As such, the DSQ was fielded to those who had likely already completed higher priority surveys such as the Health survey (which collects data on basic demographics, health and disease status), or disease specific surveys based on conditions they may have reported. Because of this passive recruitment targeting scheme, we do not know the total population of people who were offered the survey, and therefore cannot directly estimate a survey response rate.
Dietary assessment and intake estimation
The DSQ measures intake of fruits and vegetables (cups/day), dairy (cups/ day), calcium (mg), added sugars (g), whole grains (ounce equivalents), and fiber (g).(10) Total fruit includes both whole fruit and fruit juice, vegetable intake is estimated from consumption frequency of salad, potatoes, beans, tomato sauce, salsa, pizza toppings, and other vegetables.

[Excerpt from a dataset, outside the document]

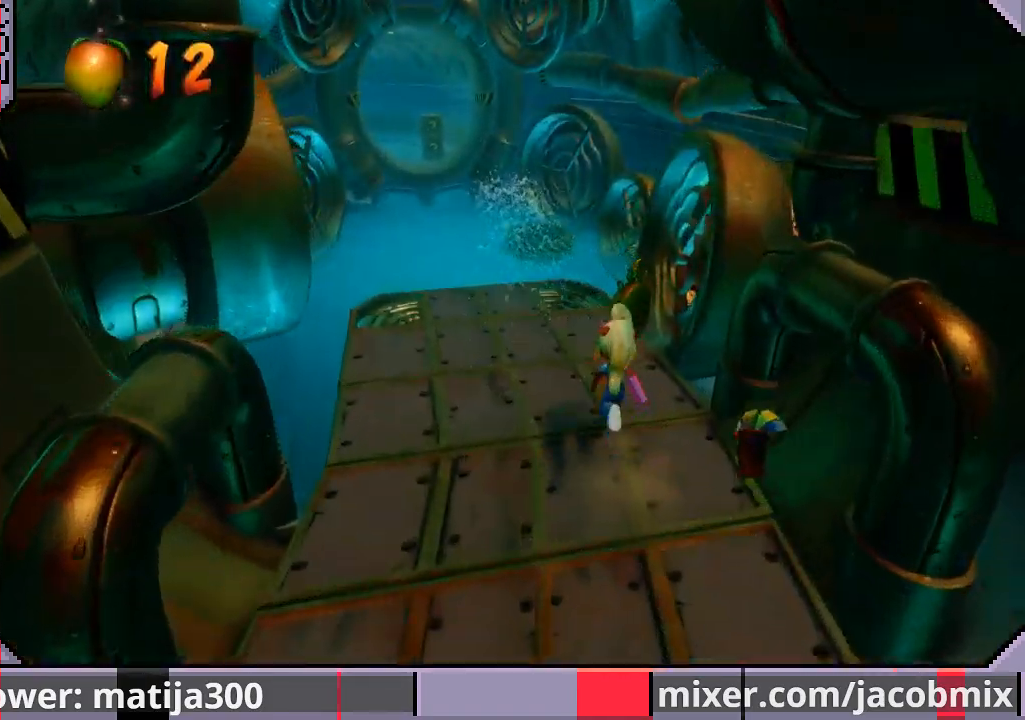
{"buttons": ["R1", "DPAD_UP"], "left_stick": "center", "right_stick": "center", "events": [[167, "DPAD_LEFT", "down"], [300, "DPAD_LEFT", "up"], [333, "R1", "down"]]}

Dairy intake is estimated from milk, cheese, ice cream, and pizza. Whole grains are derived from cereals, whole grain bread, popcorn, and whole grain rice. Added sugars are derived from soda, fruit drinks, cookies/cakes/pie, doughnuts, ice cream, added sugar/honey in coffee or tea, candy, and cereal. Added sugars from sugar sweetened beverages are derived from soda, fruit drinks, and sugar/honey added to coffee or tea.(10)
The DSQ and scoring algorithms to derive broader food groups were validated against dietary intake using the 24-hour recall method in a representative population of non-institutionalized U.S. based NHANES study participants aged 2-69.(11) In that context, the DSQ was reported to produce stable estimates of intake for this set of dietary factors and correlate well with 24-hour recall estimates in three external study populations.(11) In the DSQ, individual food items are ascertained as frequency over the past month. Based on the data processing and scoring procedures recommended for use with the DSQ, we converted monthly estimates to daily estimates, and then multiplied the latter by item-specific portion and serving size estimates provided according to age and sex.(12) Components of cereals such as sugar, fiber, and whole grain content were derived from the classifications on a per cereal basis provided by NHANES.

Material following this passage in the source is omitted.